Before Posner, Chief Judge, and Coffey and Easterbrook, Circuit Judges.

Posner, Chief Judge.

The stringent limitations that the Antiterrorism and Effective Death Penalty Act places on the filing of a second or successive petition for habeas corpus (or its federal prisoner's counterpart, a motion under 28 U.S.C. § 2255) make it vital to determine whether a previous petition (or motion) was "the real thing" that ought to subject the petitioner or movant to those limitations. The essential point is that a prisoner is entitled to one unencumbered opportunity to receive a decision on the merits. The polar cases that elucidate this principle are easy: where the petition was not accepted for filing, e.g., Stewart v. Martinez- Villareal, 523 U.S. 637, 643-45 (1998); O'Connor v. United States, 133 F.3d 548 (7th Cir. 1998); Benton v. Washington, 106 F.3d 162 (7th Cir. 1996); In re Moore, 196 F.3d 252, 255 (D.C. Cir. 1999), and where the petition was rejected on the merits. E.g., In re Page, 179 F.3d 1024, 1025 (7th Cir. 1999); Bennett v. United States, 119 F.3d 470 (7th Cir. 1997); Pratt v. United States, 129 F.3d 54, 60 (1st Cir. 1997). Nesting within these extremes is a further division between cases in which the petitioner withdraws his petition before he has any reason to think it is going to be denied (maybe he realizes that because of lack of legal assistance he cannot articulate his legal claim) and cases in which he withdraws it when it becomes clear to him that it is indeed about to be denied. The first type of case is illustrated by Garrett v. United States, 178 F.3d 940 (7th Cir. 1999) (per curiam), and Haro-Arteaga v. United States, 199 F.3d 1195 (10th Cir. 1999) (per curiam), and the second by Felder v. McVicar, 113 F.3d 696 (7th Cir. 1997). We must decide which of the two types the present case is closer to.
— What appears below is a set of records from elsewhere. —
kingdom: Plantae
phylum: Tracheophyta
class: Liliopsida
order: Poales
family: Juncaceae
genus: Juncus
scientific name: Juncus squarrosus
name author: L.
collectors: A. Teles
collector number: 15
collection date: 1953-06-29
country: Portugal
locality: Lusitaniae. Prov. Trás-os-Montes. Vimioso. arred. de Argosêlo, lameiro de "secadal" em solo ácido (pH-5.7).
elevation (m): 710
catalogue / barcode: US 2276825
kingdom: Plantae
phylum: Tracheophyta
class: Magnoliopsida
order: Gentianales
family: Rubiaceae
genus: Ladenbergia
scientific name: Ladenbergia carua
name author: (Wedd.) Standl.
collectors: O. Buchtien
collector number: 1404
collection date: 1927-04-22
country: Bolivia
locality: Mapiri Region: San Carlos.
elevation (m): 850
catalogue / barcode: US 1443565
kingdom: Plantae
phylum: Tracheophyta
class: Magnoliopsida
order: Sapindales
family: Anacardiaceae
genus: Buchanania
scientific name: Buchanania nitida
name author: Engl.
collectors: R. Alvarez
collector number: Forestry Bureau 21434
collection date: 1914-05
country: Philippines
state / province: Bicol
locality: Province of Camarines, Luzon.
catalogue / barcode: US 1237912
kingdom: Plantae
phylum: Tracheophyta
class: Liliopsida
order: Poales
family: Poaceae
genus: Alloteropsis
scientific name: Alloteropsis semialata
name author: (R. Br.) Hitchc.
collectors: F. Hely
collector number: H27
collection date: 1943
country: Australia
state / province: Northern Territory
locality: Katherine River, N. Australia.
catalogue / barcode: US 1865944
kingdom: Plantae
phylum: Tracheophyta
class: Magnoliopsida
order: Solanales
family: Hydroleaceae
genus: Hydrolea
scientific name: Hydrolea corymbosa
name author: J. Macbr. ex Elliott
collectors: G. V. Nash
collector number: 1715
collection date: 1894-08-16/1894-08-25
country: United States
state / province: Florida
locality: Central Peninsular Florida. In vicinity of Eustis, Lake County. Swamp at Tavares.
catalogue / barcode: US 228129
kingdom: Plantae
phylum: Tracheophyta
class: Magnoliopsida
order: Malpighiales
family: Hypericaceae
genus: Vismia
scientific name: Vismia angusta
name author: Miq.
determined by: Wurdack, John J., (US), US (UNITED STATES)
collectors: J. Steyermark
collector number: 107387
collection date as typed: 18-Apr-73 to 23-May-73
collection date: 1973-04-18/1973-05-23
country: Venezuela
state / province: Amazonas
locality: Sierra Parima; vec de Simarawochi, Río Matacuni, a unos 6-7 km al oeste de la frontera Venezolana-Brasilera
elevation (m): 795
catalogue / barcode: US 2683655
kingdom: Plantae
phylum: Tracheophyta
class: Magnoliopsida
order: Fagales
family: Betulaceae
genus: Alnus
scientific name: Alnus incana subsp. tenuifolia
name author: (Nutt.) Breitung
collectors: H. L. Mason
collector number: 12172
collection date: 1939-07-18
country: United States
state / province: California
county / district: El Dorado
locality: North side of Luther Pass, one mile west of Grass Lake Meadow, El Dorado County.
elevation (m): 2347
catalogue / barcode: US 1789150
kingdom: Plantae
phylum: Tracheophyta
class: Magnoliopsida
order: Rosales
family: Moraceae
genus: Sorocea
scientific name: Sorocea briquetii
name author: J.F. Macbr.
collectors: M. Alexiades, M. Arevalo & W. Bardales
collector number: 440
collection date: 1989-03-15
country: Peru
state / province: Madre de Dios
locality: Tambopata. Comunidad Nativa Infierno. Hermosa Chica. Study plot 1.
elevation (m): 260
Potts's first section 2255 motion was met by a brief in opposition arguing in detail that the motion lacked merit. Potts and his lawyer, after conferring about the merits, decided to withdraw the motion; a motion to dismiss was made and granted. We do not see how Potts's 2255 motion could be thought an abortive filing, akin to Garrett, the case in which the movant withdrew his motion because he realized that, lacking as he did legal assistance, his motion failed to present his case. Potts was assisted by counsel, filed a competent motion, and then appears to have realized (though unlike Felder he did not acknowledge) that in light of the government's brief in opposition, the motion was doomed. In these circumstances, it would be unrealistic to treat the dismissal as tantamount to a refusal to accept a filing because of formal deficiencies. He had his opportunity to receive a decision on the merits; he flinched, seeing the handwriting on the wall.

The district court, while noting that Potts had filed a previous 2255 motion, dismissed his present motion as untimely. The court should not have entertained the motion at all, because Potts had failed to demonstrate compliance with the conditions on the filing of a second or successive such motion. The motion was properly dismissed, but for the wrong reason.